A class action is a lawsuit brought by one or more named plaintiffs on behalf of a larger group of people — the class — who have all been harmed in the same or substantially similar way by the same defendant. In employment class actions, the class typically consists of current or former employees who experienced the same illegal practice.
What is PAGA, and how is it different from a class action?
PAGA- the Private Attorneys General Act – allows an individual employee to file a claim for labor code violations on behalf of themselves, other aggrieved employees, and the state of California. Unlike class actions, PAGA claims do not require court certification, and a portion of the recovery is allocated to the state. PAGA is often a faster and more flexible path than a traditional class action.
Do I need other employees to join me to file a PAGA claim?
No. A single employee can initiate a PAGA claim without needing other workers to formally join. The claim is brought on behalf of all similarly situated employees, but it starts with one person’s decision to come forward.
What is the WARN Act?
The California WARN Act requires employers with 75 or more employees to give 60 days’ advance written notice before a mass layoff, plant closing, or major relocation affecting 50 or more workers. Employers who fail to provide that notice owe affected workers back pay and benefits for the days of notice they were legally required to give.

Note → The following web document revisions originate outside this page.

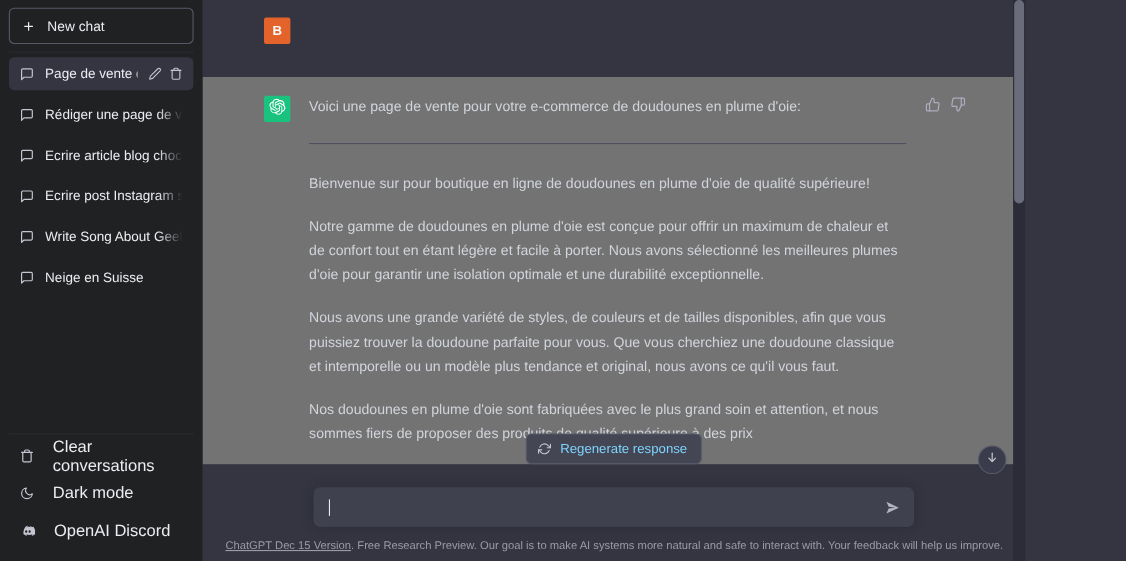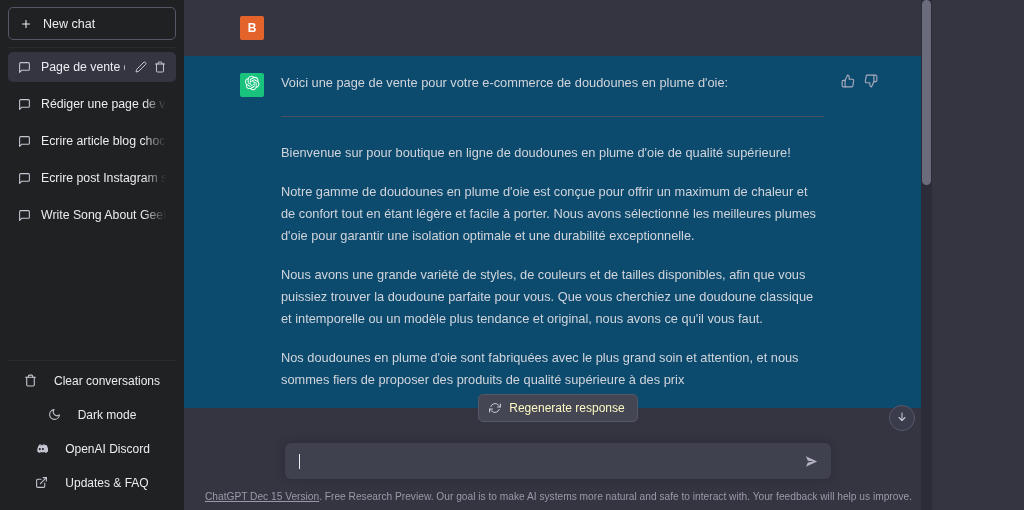--- a/index.html
+++ b/index.html
@@ -146,7 +146,7 @@
     padding: 0;
   }
   .msg-row.user { background: #343541; }
-  .msg-row.assistant { background: #0c4a6e; }
+  .msg-row.assistant { background: #737373; margin-top: 14px; }
   .msg-inner {
     display: flex;
     gap: 17px;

How much can workers recover in a PAGA case?
PAGA penalties are calculated per pay period per aggrieved employee. For initial violations, the civil penalty is $100 per employee per pay period. For subsequent violations, it rises to $200. In workplaces with large numbers of employees and ongoing violations across many pay periods, these penalties can become substantial.

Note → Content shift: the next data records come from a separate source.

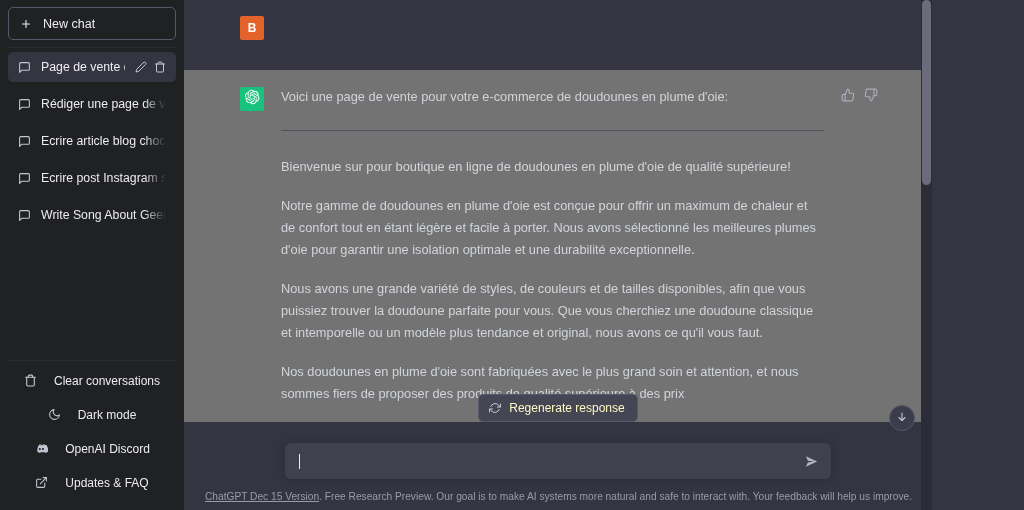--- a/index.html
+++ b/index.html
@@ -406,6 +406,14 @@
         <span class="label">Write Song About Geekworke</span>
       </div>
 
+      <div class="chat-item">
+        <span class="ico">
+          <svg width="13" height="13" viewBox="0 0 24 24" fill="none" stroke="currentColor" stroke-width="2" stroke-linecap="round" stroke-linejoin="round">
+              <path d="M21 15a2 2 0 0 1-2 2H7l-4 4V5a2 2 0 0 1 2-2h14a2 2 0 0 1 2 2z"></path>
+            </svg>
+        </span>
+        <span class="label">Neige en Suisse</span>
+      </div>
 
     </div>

Who is eligible to participate in a class action settlement?
Eligibility depends on the class definition certified by the court, which is typically based on factors like job title, location, dates of employment, and the nature of the violation. Our attorneys can tell you whether you are likely to qualify based on your situation.
Last Updated: April 07, 2026
The information on this page reflects the law as of the date above and is intended for general informational purposes only. It does not constitute legal advice, nor does it create an attorney-client relationship. Laws and regulations are subject to change, and individual circumstances vary — always consult a qualified attorney for guidance specific to your situation.